We are international

Martin Boling

Canberra, Australia; boling@bigpond.com.au

1951 / Class of 2000 / Type: MGUS prog. to IgG (Kappa LC) within 3 mo. / Last Update: 8/02

I grew up in Canberra - the "bush capital" of Australia. Canberra seems to be a locus for a statistically anomalous high incidence of Myeloma in Australia. Prior to diagnosis I enjoyed enviable good health and physical fitness. I worked out regularly I the gym and was in better shape than most Aussie males my age. In June 1999 I did a day hike in the mountains with the local Scout troop and even though I was the eldest leader I was able to keep up with the 14- and 15-year-olds, leaving younger leaders and scouts to eat our dust.

I was diagnosed with MGUS at the end of June 1999 following blood tests for a swollen lymph duct in the armpit. By September 1999 I had compression fractures in lumbar spine with associated renal failure, consequential blood pathology revealing that the disease had progressed from indolent to incandescent within two months. IgG was 54. I was almost comatose when I was taken by ambulance to hospital for admission. I woke up with a central line (cannula implanted through the chest wall just below the collar bone) and tubes running every which way.

My treatment is supervised by a haematologist/oncologist in Canberra hospital. My treatment began in hospital and continued monthly with nine courses of VAD with Aredia. During this time I returned to work on a part time basis (although I was taking the week after the chemo away from work altogether to avoid opportunistic infections). After a short course of radiation treatment for a focus of Myeloma in two vertebrae I had Aphaeresis to harvest bone marrow stem cells after ten months of treatment (August 2000). The bone pain from the GCSF was pretty intense but manageable.

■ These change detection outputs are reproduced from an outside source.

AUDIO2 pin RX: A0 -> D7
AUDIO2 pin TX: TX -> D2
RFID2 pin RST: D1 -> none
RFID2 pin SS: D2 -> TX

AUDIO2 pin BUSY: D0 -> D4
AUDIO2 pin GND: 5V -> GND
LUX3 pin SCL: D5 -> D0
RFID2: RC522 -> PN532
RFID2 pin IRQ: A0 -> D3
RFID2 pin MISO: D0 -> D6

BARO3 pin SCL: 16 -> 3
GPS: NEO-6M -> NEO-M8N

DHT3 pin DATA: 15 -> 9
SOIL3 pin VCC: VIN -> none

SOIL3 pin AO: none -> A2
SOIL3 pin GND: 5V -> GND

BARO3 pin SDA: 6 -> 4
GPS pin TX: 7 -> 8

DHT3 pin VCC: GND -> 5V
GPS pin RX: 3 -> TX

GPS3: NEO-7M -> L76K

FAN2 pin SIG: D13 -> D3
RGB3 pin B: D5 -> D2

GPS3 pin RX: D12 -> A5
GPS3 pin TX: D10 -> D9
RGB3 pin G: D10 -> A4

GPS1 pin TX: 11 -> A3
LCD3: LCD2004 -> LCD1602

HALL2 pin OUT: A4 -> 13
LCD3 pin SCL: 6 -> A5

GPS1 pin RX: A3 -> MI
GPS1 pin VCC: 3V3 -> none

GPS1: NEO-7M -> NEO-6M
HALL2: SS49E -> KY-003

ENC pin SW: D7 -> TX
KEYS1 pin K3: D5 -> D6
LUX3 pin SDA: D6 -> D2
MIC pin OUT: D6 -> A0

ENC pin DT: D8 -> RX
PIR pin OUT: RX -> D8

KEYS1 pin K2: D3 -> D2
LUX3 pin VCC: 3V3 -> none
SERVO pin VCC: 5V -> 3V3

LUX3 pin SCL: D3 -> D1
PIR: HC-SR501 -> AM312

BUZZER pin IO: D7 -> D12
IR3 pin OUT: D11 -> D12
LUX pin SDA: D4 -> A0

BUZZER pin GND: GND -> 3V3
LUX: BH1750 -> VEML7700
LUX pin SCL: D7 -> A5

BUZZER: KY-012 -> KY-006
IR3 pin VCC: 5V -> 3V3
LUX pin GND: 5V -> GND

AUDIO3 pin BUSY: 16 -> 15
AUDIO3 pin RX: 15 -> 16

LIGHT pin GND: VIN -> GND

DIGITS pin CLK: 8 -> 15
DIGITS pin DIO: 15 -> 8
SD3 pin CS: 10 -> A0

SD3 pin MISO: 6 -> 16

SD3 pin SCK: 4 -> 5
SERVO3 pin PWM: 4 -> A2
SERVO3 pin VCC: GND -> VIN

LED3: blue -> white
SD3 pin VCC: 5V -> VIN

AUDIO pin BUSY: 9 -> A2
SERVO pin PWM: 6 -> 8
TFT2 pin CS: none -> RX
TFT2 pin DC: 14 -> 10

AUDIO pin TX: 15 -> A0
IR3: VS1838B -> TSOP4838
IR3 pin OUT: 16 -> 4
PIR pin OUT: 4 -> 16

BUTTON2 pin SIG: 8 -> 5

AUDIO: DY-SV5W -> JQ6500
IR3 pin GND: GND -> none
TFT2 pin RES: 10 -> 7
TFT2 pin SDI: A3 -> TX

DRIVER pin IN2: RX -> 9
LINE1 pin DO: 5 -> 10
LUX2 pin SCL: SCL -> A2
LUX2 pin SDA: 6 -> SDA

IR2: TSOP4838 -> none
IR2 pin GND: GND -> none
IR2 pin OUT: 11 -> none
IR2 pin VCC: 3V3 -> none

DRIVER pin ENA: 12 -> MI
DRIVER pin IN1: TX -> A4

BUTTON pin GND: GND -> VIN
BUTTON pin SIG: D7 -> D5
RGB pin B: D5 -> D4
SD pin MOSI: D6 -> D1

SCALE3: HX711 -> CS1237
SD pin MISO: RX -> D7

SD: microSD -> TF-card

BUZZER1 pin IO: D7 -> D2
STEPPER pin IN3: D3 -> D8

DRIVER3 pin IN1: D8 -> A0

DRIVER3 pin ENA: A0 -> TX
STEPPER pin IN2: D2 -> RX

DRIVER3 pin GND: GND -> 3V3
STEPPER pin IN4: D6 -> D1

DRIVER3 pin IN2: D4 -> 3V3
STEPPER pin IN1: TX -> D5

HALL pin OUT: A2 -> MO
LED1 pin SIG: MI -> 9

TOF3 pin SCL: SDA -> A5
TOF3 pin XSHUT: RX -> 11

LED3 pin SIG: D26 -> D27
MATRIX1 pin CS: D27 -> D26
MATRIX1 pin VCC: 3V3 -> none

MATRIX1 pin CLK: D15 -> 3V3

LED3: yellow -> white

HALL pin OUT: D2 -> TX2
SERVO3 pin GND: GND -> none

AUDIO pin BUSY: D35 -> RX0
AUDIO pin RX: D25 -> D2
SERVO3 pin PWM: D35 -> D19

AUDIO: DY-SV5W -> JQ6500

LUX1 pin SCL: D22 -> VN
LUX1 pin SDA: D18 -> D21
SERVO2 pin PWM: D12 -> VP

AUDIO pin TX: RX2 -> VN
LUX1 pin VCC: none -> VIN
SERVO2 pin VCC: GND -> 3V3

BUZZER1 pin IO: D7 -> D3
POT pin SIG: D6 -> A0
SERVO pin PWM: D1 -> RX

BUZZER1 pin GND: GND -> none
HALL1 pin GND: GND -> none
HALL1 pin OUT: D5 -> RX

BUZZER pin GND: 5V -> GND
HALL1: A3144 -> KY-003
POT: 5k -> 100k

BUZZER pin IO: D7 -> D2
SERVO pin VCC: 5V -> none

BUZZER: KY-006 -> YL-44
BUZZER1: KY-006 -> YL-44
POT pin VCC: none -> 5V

An autologous bone marrow transplant in February 2001 went very well and I made close to a record recovery with discharge after just 13 days (Canberra hospital record is 12 days). I had no side effects or infections during the time the BMT re-established. However, I had a brief bout of pneumocystosis in July/August 2001 requiring limited hospitalisation, which has brought about a change in the local protocol to maintain a regimen of high dose antibiotics for six months after a BMT.

From the most recent consultation with the oncologist, the diagnosis is achievement of a stable plateau phase. Latest blood pathology results are as good as can be expected in the circumstances: WCC = 2.6, Hb = 121, Total Neutrophils = 0.99, Lymphocytes = 1.09, IgG = 25.0, Beta2MG = 3.1.

I have been very fortunate to miss most of the side effects from treatment and those have been minor. VAD induced peripheral neuropathy in both hands and feet, though it has since retreated to a residual and almost imperceptible vague tingling in the extremities of the fingers. Treatment continues with monthly Aredia, twice weekly Bactrim (as prophylaxis antibiotic) and thrice weekly Interferon (currently 2.4 million units).

Since the BMT I have returned to work full time. The only remaining side effects are fatigue at the end of the day and some discomfort in my back on the day following the Interferon. I have excellent support from the social work department of the Canberra Hospital and from my employers, the National Health and Medical Research Council in the Commonwealth Department of Health and Ageing. The disease has induced some life-style changes such as giving up gardening and forsaking the gym. I eat heartily and often just trying to maintain a respectable weight.

A relative (my sister's father-in-law) also has MM and was in the same ward at the same time I was admitted (he was having his BMT). Certainly, shared experiences make understanding the disease and treatment much easier (it is just a bit harder on the families when more than one member is affected at the same time with the same disease). I consider my determination to be as fully informed about the disease and my treatment and to be vigorous in consulting with the oncologist (the often touted 'positive attitude) has been a significant help in successfully overcoming MM.